No one ever talks about engineering now. Building with physical atoms is inefficient, inflexible, limited, and consumes so much energy. I’ve been taught that engineering is an art of the dark ages, before people knew any better. Bits and qubits are far more civilized, and give our imaginations free rein.
Mom smiles at my thoughts. “You sound like your father.”
She lands the flier in an open field with a clear view of the ghost skyscrapers.
“This is the real beginning of our trip,” Mom thinks. “It’s not how long we have that matters, but what we do with the time we have. Don’t be scared, Renée. I’m going to show you something about time.”
I nod.
Mom activates the routine to underclock the processors on the flier so that its batteries will last while our consciousnesses slow down to a crawl.
The world around us speeds up. The sun moves faster and faster across the sky until it is a bright stripe arching over a world shrouded in permanent dusk. Trees shoot up around us while shadows spin and twirl. Animals zoom by, too fast to be perceived. We watch one skyscraper, topped by steel step-domes rising to a defiant spear, gradually bend and lean over with the passing of the seasons. Something about its shape, like a hand reaching for the sky and tiring, moves me deeply inside.
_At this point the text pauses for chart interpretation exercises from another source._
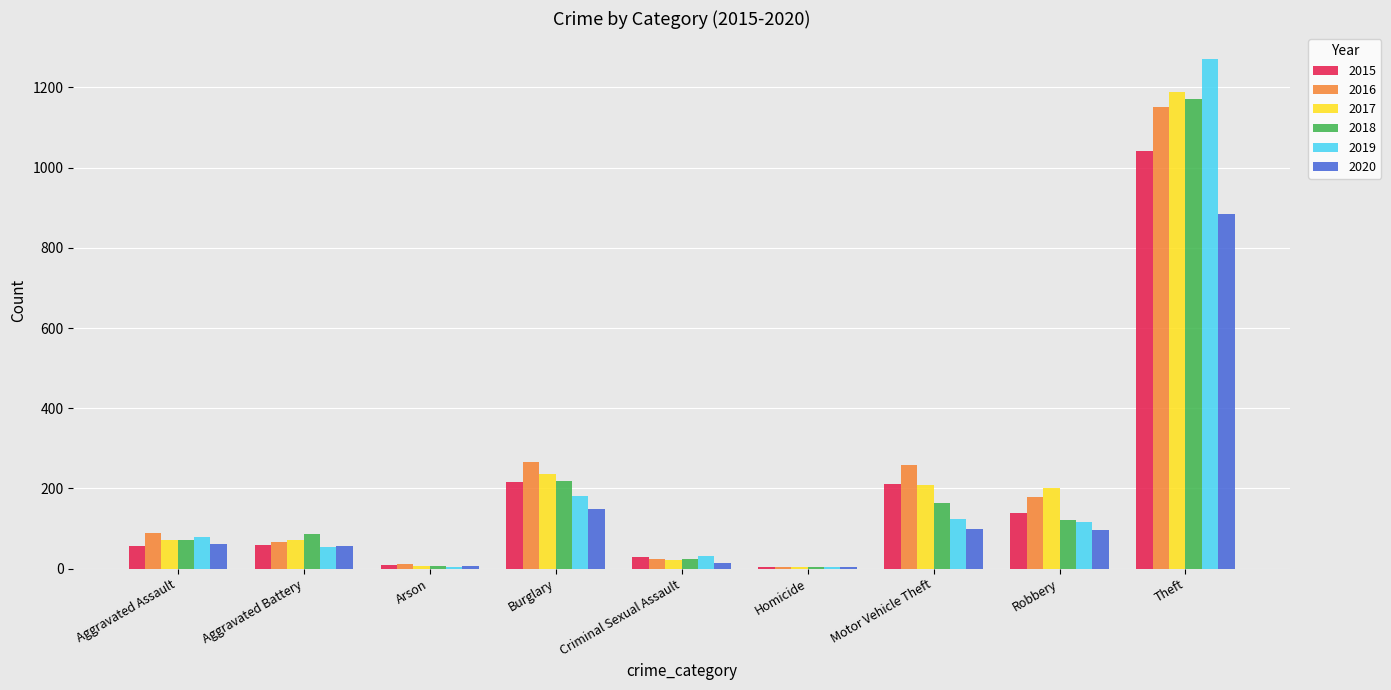

What is the spread (max minus min) of values at Theft?

388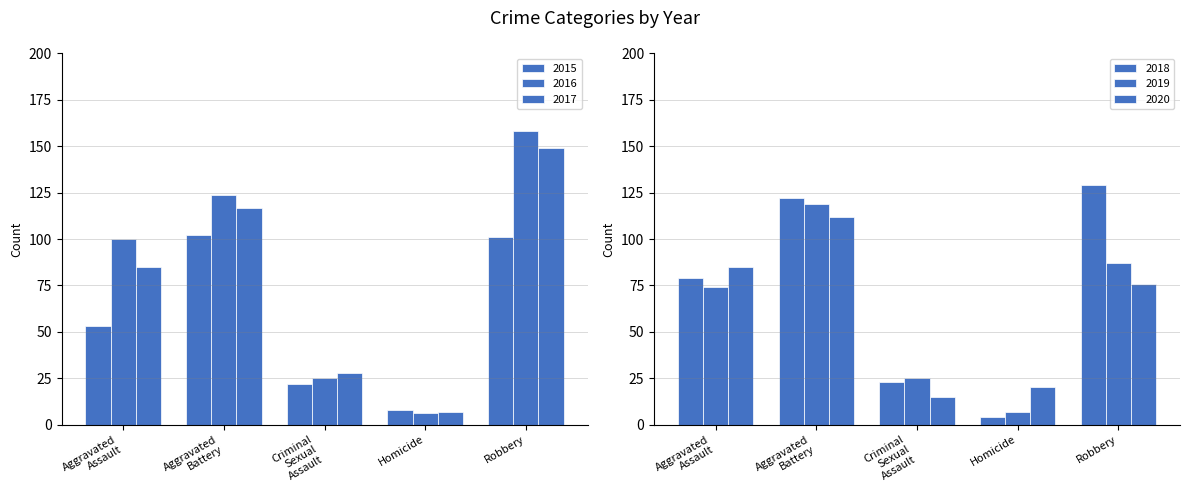

How many series are shown in this chart?

6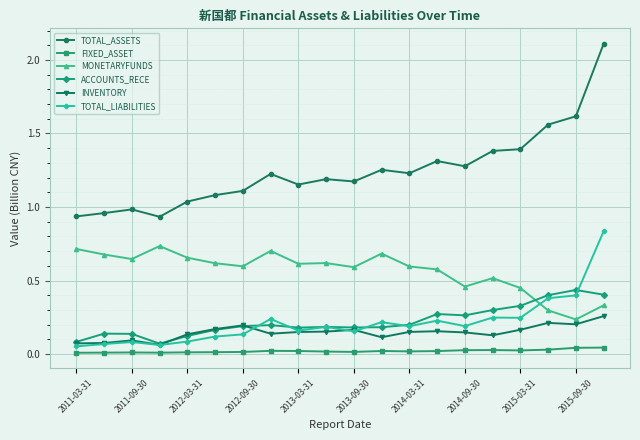

What is the maximum value shown in the chart?

2.1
Mom brings the processors back up to normal speed, and we see the top half of the building fall down and collapse with a series of loud crashes like calving icebergs, bringing down yet more buildings around it.
“We did many things wrong back then, but some things we did right. That’s the Chrysler Building.” I feel infinite sadness in her thoughts. “It was one of the most beautiful creations of Man. Nothing made by Man lasts forever, Renée, and even the Data Center will one day disintegrate before the heat death of the universe. But real beauty lasts, even though anything real must die.”
Forty-five years have passed since we set out on our trip, though it didn’t seem to me much longer than a single day.
Dad has left my room just the way it was on the day I left.
After forty-five years, Dad now has a different look. He’s added more dimensions to his figure and his color is even more golden. But he treats me as though I only left yesterday. I appreciate how considerate he is.
While I’m getting ready for bed, Dad tells me that Sarah has already finished her schooling and started a family. She has a little girl of her own now.
I’m a little sad at this news. Underclocking is rare and it can make someone feel left behind. But I will work hard to catch up, and a real friendship will survive any gap of years.
I would not exchange the long day I spent with Mom for anything in the world.